By now, almost everyone has heard that macros can be dangerousa word. After all, the program blocks them by default and displays a warning banner. However, this is not the only way to use the program . On Twitter, user @nao_sec shared a malicious code that was discovered a word.
This code uses an error called Follina. She is classified asIn other words, it has already been exploited by hackers and without an update (Microsoft has ‘zero days’ to release a patch). nao_sec noticed the code in question by chance on the Virus Total website while searching for documents with another error. An Internet user located in Belarus could have sent the document in question to the site to check whether it was detected by various antivirus programs.
Basically hidden code 64
The code uses the program’s remote template feature to load an HTML file from a file. This then converts the tool from From Microsoft Support (MSDT) to upload a file and run PowerShell commands. And this, even if Deactivated. The author of the code used the same technique that was discovered To hide problematic commands: they are converted to base 64, and decrypted at runtime.
Researchers do not know the exact purpose of the author, because the second file is no longer available. However, from the moment it manages to execute PowerShell commands, it can take full control of the computer and attack other devices on it..
Volina is particularly problematic. By default, Word opens .docx files in Protected View. Then the code is executed only if the user clicks “enable modification”. However, if it is in .rtf format, this protection will not be activated. Moreover, in this case, it is enough to select it in the file explorer, without opening it, for the code to be executed.
Demo of how Follina is working on an updated version of Office 2021. © Didier Stevens
Report already rejected by Microsoft in April
The code works on all versionsSince at least 2013, including Office 2021, even with all updates. It turns out that the problem has already been reported In April by the Shadow Chaser Group, a team of students chase controversies. A man named John Min Microsoft Security Response Center (MSRC), then convinced by saying that it was not a file The sample provided did not work on his computer. It appears that Microsoft has changed its mind, since May 30 the company has registered the flaw under CVE-2022-30190.
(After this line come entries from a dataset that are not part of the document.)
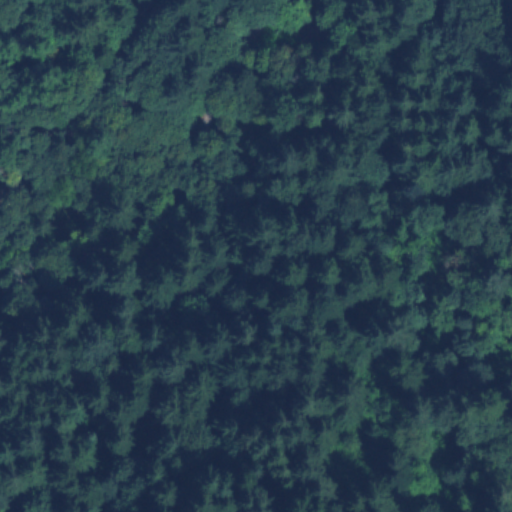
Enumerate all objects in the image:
road: (81, 97)
road: (153, 197)
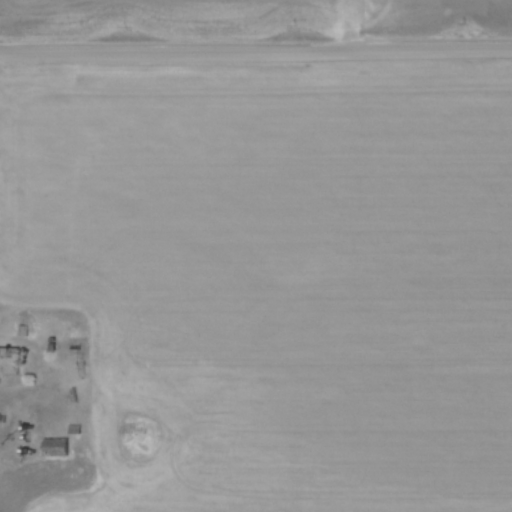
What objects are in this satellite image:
crop: (247, 14)
road: (256, 52)
crop: (274, 277)
building: (11, 359)
building: (10, 361)
building: (75, 427)
building: (55, 447)
building: (56, 447)
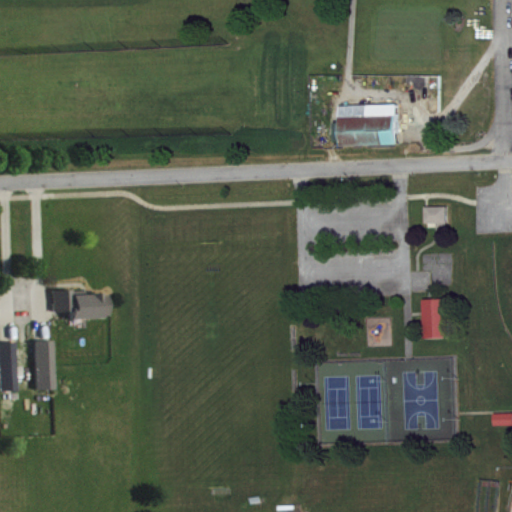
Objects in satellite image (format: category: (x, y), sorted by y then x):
park: (250, 79)
building: (373, 133)
road: (255, 173)
parking lot: (493, 209)
road: (350, 218)
building: (441, 222)
road: (33, 250)
parking lot: (353, 250)
road: (1, 251)
road: (352, 265)
park: (507, 274)
building: (83, 312)
building: (441, 326)
park: (326, 345)
building: (45, 359)
building: (8, 361)
building: (506, 427)
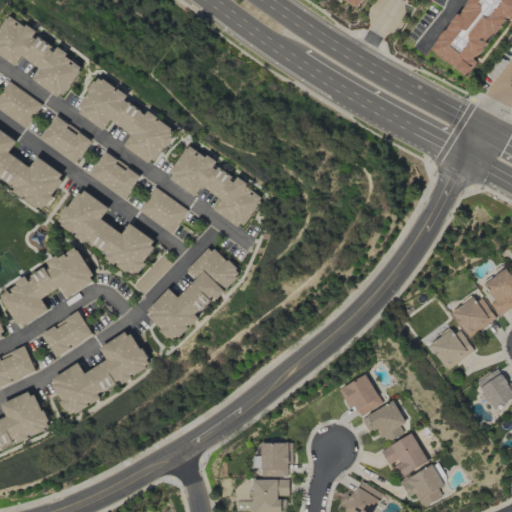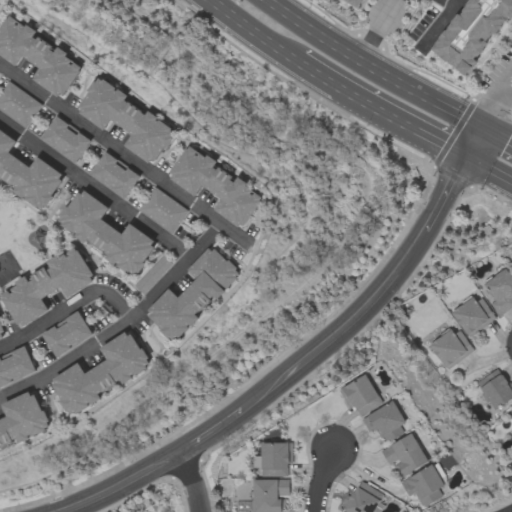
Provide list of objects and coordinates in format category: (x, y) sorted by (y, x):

Currently, there is no easy way to protect against this attack. While waiting for the update, the most common solution seems to be to edit the registry to prevent the diagnostic tool from starting from Word. To do this, we must create value Enable Diagnostics in HKLM\SOFTWARE\Policies\Microsoft\Windows\ScriptedDiagnostics and put it in 0.
But beware, this solution is for advanced users. Any error in modifying the registry can damage the system and prevent the computer from starting.